Digital assets and estate planning

What is a digital asset?

There is currently no legal definition of ‘digital asset’. However, it is broadly understood as referring to any content, account or media created and stored either online or on a digital device. Examples of digital devices include smartphones, iPads and computers.

This means digital assets can range from social media accounts to e-books and digital music files. They also include accounts with websites such as eBay, Amazon, PayPal, iTunes etc.

Other examples of digital assets include:

  • Facebook entries and photos;
  • blogs and tweets;
  • photos and videos uploaded to a storage or sharing website;
  • any websites created using a third party’s services and hosting facilities; and
  • sent emails.

How can you preserve your digital assets?

The concept of digital assets is relatively new. Because of this, there is so far little consistency of approach amongst service providers, and no single definitive answer on how to preserve them. You should therefore plan ahead to prevent digital assets of sentimental or monetary value from being lost.

If you would like your personal representatives (these are the people responsible for dealing with your estate) and family members to have access to your digital assets after you die, you should consider leaving a record of your various accounts, together with login details and passwords.
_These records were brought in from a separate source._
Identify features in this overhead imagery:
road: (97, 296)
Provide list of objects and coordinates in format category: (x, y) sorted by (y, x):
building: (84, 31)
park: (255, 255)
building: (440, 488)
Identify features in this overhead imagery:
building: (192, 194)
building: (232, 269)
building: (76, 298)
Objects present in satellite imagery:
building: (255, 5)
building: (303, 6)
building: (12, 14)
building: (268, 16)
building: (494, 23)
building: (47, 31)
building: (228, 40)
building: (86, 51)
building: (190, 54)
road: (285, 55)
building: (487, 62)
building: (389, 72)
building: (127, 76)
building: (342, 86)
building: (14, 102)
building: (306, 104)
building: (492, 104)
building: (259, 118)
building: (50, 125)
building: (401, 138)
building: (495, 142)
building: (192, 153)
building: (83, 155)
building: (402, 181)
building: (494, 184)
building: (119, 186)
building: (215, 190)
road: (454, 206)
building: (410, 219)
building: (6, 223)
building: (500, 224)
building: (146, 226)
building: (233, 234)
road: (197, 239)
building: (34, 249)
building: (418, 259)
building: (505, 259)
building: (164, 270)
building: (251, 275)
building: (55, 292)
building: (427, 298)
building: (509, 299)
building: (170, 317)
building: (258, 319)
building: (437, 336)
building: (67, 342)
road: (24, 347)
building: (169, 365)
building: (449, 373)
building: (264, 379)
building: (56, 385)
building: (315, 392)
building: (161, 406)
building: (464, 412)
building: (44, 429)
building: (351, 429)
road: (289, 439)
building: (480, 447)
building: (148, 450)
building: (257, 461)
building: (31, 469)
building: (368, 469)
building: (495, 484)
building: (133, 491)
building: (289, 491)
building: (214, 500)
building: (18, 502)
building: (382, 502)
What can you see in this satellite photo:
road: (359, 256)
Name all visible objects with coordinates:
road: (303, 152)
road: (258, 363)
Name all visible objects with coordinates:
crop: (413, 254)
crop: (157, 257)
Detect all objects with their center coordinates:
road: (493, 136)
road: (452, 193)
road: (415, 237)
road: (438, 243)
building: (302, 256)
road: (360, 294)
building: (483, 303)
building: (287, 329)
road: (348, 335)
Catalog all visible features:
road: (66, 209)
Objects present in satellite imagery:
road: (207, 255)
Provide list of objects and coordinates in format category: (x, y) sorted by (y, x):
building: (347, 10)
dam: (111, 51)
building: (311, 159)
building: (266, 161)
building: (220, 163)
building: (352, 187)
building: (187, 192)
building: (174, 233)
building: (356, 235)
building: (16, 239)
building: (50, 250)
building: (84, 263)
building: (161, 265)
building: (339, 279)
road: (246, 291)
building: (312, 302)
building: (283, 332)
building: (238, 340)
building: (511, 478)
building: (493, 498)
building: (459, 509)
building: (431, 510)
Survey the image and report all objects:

You should also indicate how you would like your personal representatives to deal with the assets after your death.

Given the potentially sensitive and personal nature of certain digital assets, this information should be contained within a sealed letter stored with your will, as opposed to in the will itself. This is because once you die, your will becomes a public document. Storing the information in a sealed letter, alongside your will, therefore maintains a degree of privacy.

Where digital assets on the web are owned by online service providers, your personal representatives may have difficulty accessing your digital accounts.

For example, you might decide to purchase a given amount of storage from an online service provider (e.g. Google), in order to store your digital photos. To view, add and/or delete the photos, you will need to sign in to your account. You own the account, and you own the digital photos. What you do not own is the storage facility – that is owned by the online service provider. This is where the (potential) difficulty arises; the online service provider may not allow your personal representatives access to your account. This might be because doing so would breach their privacy policy.

Therefore, where possible, you should keep hard copies of your digital assets, or store them on a disc.